Три старухи с вязаньем в глубоких креслахтолкуют в холле о муках крестных;пансион «Аккадемиа» вместе совсей Вселенной плывет к Рождеству…

Примечательно, между прочим, что уже на формальном уровне звуковое уподобление «крес-лах» — «крес-тных» отсылает нас к «страстному» стихотворению, написанному еще в 1967 году в Ленинграде, «Прощайте, мадемуазель Вероника».

Развивая свою мысль, Андрей Арьев указал и на мотив, который в конце «Лагуны», по-видимому, подтверждает мое предположение о склонности Бродского идентифицировать образ своего «я» с фигурой Христа. С первых слов десятой строфы в описании рожденственской ночи в Венеции появляется «тело в плаще», анонимный бродскоподобный турист, о котором уже шла речь во второй строфе:

совершенный никто, человек в плаще,потерявший память, отчизну, сына…

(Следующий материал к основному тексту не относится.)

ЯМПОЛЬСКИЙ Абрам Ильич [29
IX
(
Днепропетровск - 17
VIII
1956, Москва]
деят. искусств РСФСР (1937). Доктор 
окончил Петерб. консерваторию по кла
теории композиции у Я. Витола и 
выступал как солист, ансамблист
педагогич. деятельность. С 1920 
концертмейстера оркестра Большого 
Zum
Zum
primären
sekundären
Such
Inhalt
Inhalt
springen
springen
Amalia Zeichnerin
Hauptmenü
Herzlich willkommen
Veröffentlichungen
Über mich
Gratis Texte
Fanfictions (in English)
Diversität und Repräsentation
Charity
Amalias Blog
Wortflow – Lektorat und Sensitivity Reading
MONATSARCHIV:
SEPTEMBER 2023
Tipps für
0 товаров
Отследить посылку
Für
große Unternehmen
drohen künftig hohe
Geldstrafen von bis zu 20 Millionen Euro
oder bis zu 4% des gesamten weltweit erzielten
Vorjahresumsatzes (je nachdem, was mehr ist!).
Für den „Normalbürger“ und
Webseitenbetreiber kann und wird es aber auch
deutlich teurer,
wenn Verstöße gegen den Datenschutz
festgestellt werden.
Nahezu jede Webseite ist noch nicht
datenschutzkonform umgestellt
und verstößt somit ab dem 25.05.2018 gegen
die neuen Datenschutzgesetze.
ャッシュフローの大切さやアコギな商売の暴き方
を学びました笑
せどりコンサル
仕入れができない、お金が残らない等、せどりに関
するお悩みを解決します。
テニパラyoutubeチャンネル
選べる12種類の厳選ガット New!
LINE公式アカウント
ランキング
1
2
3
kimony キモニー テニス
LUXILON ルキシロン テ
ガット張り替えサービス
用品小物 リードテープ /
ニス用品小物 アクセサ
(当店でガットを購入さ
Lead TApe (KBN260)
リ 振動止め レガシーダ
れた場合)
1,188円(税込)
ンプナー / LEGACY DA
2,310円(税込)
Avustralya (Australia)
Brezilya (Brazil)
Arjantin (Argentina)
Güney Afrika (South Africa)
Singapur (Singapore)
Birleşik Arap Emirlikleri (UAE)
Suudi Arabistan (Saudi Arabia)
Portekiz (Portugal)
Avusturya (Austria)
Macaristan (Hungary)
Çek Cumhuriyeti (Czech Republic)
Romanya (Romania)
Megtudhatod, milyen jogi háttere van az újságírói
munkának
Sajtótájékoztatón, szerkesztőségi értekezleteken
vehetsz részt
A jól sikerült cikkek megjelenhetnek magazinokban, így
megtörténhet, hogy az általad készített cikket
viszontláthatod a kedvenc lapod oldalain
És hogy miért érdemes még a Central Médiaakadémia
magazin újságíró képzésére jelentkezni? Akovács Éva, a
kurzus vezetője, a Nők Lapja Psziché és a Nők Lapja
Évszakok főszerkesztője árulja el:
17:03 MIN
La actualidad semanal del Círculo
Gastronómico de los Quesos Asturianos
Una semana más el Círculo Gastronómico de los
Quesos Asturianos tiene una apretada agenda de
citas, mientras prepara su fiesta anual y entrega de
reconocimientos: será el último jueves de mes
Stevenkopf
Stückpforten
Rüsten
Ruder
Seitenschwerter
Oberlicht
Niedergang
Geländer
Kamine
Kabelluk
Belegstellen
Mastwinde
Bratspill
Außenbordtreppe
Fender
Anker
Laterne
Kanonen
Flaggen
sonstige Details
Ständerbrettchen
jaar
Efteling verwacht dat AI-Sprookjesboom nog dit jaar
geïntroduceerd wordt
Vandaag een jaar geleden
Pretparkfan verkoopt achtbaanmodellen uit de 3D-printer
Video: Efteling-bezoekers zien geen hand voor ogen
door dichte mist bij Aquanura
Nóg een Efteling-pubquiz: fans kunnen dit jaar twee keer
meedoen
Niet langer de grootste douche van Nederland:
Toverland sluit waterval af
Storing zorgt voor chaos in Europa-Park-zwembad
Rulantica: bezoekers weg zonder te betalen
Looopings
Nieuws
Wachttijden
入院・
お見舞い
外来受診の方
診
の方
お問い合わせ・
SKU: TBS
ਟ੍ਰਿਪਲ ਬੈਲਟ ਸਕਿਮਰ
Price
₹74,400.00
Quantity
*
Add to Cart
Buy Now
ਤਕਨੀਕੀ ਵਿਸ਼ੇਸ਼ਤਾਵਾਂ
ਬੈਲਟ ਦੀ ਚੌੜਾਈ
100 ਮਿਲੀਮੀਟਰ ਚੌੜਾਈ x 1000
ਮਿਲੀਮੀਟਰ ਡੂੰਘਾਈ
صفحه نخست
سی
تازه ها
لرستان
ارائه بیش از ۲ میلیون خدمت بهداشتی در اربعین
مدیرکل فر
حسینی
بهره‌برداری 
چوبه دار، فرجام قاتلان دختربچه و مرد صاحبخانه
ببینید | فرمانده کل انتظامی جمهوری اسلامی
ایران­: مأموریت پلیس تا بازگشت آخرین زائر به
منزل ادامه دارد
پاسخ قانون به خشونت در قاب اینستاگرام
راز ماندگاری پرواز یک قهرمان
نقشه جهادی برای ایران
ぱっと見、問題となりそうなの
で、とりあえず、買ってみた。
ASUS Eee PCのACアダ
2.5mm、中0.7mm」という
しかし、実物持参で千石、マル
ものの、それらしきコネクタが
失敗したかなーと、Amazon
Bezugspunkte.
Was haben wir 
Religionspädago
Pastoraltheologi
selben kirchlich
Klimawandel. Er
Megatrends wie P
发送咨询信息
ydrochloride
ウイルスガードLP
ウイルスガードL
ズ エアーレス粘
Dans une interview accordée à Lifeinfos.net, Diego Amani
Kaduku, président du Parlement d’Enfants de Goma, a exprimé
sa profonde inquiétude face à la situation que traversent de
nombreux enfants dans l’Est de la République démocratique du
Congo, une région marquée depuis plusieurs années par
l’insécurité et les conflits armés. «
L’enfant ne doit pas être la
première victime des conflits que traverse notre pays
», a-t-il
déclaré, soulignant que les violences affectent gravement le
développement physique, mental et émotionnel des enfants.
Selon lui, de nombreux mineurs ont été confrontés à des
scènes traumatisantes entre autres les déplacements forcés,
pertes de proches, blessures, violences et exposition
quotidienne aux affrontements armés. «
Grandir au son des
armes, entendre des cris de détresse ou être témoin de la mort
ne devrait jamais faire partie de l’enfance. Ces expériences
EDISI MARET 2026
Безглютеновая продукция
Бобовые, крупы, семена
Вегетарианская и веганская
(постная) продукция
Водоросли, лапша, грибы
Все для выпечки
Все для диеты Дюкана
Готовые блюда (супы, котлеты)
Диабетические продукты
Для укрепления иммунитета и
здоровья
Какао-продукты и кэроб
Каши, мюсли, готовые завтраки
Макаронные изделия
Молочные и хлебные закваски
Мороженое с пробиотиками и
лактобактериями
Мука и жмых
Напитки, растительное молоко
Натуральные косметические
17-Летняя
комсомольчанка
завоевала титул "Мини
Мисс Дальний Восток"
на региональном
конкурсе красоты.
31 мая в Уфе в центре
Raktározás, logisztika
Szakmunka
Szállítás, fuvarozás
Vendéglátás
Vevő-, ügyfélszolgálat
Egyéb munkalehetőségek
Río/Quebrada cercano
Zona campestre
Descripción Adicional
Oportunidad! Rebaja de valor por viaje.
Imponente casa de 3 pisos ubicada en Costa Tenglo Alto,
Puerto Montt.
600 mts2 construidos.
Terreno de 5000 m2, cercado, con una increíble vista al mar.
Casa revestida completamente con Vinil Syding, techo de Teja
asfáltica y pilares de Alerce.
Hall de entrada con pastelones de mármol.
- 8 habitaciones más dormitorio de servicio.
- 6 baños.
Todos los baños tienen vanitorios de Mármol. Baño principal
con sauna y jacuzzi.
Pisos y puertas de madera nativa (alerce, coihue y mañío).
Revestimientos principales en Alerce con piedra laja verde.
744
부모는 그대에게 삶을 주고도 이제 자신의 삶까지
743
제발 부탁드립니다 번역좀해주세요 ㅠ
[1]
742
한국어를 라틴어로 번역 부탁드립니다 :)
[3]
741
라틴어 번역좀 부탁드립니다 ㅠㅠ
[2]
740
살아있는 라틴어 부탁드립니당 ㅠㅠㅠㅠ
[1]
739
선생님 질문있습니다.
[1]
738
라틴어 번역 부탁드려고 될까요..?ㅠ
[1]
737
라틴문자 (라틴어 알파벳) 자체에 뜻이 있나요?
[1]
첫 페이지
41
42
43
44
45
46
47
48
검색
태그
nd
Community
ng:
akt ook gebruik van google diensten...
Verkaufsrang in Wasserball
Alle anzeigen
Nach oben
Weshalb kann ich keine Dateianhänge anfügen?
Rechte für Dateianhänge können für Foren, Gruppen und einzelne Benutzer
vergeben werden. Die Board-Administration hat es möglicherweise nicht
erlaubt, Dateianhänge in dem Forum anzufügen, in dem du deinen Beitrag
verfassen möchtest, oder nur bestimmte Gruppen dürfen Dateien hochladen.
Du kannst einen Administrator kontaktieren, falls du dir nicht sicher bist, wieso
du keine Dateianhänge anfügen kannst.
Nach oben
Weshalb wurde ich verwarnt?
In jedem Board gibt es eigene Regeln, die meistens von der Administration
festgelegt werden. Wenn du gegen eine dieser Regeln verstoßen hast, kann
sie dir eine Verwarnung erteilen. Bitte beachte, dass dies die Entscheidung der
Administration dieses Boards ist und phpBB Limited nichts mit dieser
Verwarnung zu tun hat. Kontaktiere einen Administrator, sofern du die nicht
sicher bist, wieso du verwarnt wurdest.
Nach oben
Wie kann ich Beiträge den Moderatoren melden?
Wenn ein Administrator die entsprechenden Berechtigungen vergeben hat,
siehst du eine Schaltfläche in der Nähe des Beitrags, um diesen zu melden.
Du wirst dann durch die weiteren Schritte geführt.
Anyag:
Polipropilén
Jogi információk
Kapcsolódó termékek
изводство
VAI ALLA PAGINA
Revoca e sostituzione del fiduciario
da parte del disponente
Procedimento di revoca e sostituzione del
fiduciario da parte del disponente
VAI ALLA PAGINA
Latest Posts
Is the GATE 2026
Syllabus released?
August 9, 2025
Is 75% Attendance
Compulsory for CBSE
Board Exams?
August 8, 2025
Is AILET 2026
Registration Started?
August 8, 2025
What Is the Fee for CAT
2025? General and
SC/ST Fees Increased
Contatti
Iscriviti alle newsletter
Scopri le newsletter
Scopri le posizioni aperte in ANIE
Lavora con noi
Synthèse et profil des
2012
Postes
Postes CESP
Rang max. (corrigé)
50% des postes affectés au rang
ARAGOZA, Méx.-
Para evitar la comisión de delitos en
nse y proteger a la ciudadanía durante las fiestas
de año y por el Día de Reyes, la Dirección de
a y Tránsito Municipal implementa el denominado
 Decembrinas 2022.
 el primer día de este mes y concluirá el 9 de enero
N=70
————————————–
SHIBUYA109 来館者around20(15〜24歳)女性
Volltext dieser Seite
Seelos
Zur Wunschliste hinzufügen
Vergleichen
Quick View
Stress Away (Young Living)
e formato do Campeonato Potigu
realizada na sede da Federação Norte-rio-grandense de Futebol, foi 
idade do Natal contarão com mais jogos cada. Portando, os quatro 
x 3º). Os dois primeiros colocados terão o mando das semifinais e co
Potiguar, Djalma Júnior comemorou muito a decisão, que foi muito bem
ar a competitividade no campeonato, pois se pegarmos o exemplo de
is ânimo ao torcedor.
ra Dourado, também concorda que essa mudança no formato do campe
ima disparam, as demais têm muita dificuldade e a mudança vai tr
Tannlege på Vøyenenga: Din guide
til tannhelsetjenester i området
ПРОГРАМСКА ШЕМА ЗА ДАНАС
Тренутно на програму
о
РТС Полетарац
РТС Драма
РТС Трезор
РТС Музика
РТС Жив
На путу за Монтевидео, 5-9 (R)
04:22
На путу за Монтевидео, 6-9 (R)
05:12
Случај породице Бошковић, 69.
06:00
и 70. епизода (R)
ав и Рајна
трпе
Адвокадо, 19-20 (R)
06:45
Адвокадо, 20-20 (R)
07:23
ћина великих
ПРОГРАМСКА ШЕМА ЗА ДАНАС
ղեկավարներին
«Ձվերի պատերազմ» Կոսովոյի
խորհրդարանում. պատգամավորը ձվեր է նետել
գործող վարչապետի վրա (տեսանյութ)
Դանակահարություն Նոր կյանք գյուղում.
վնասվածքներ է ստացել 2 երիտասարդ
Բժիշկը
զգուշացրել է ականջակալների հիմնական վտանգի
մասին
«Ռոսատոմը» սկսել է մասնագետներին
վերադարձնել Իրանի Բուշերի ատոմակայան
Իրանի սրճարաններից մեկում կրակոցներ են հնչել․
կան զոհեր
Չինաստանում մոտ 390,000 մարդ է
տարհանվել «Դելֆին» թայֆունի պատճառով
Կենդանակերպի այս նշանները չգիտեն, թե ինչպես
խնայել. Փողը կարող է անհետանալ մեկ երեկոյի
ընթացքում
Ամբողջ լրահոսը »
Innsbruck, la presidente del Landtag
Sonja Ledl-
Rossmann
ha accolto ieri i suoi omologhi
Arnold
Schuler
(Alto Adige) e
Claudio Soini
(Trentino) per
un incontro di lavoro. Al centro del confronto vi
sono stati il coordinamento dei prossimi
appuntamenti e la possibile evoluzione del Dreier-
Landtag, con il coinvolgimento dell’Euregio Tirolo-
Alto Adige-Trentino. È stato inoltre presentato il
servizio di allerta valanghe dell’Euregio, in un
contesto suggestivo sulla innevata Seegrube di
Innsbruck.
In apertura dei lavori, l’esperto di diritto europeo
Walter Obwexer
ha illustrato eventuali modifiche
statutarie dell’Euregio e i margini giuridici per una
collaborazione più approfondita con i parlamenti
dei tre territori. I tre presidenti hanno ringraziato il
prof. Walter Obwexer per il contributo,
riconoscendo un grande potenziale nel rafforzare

По замечанию Арьева, здесь обращает на себя внимание слово «совершенный», поставленное, очевидно, неспроста. Притворяющееся наречием «совершенно», оно имеет не менее очевидное значение высшей степени чего-либо. То есть этот «никто», этот «человек в плаще», это «тело» есть совершеннейший образчик всех «никто».

Лев Лосев считает, что этот образ отражает своего рода визионерство поэта: автор тут воображает себя то ли героем венецианского карнавала, то ли персонажем «film noir». Суждение, имеющее основание в разговорах самого Бродского о Венеции, прежде всего в его реплике, записанной Соломоном Волковым: «Знаете, человек смотрит на себя — вольно или невольно — как на героя какого-то романа или кинофильма, где он — в кадре. И мой заскок — на заднем плане должна быть Венеция».

Все это совершенно достоверно, но помимо биографического есть в стихах Бродского всегда и «оттенок высшего смысла», метафизический. Недаром и Венеция у него ассоциировалась с «раем». В «Лагуне» же, полной рождественско-страстных подтекстов, появившись в конце концов в завершающей «небесной» строфе, «тело», последовательно сменившее «совершенного никто» и «тело в плаще», заставляет предполагать и какой-то иной, кроме чисто биографического, сюжет:

Там, за нигде, за его пределом— черным, бесцветным, возможно, белым —есть какая-то вещь, предмет.Может быть, тело. В эпоху треньяскорость света есть скорость зренья;даже тогда, когда света нет.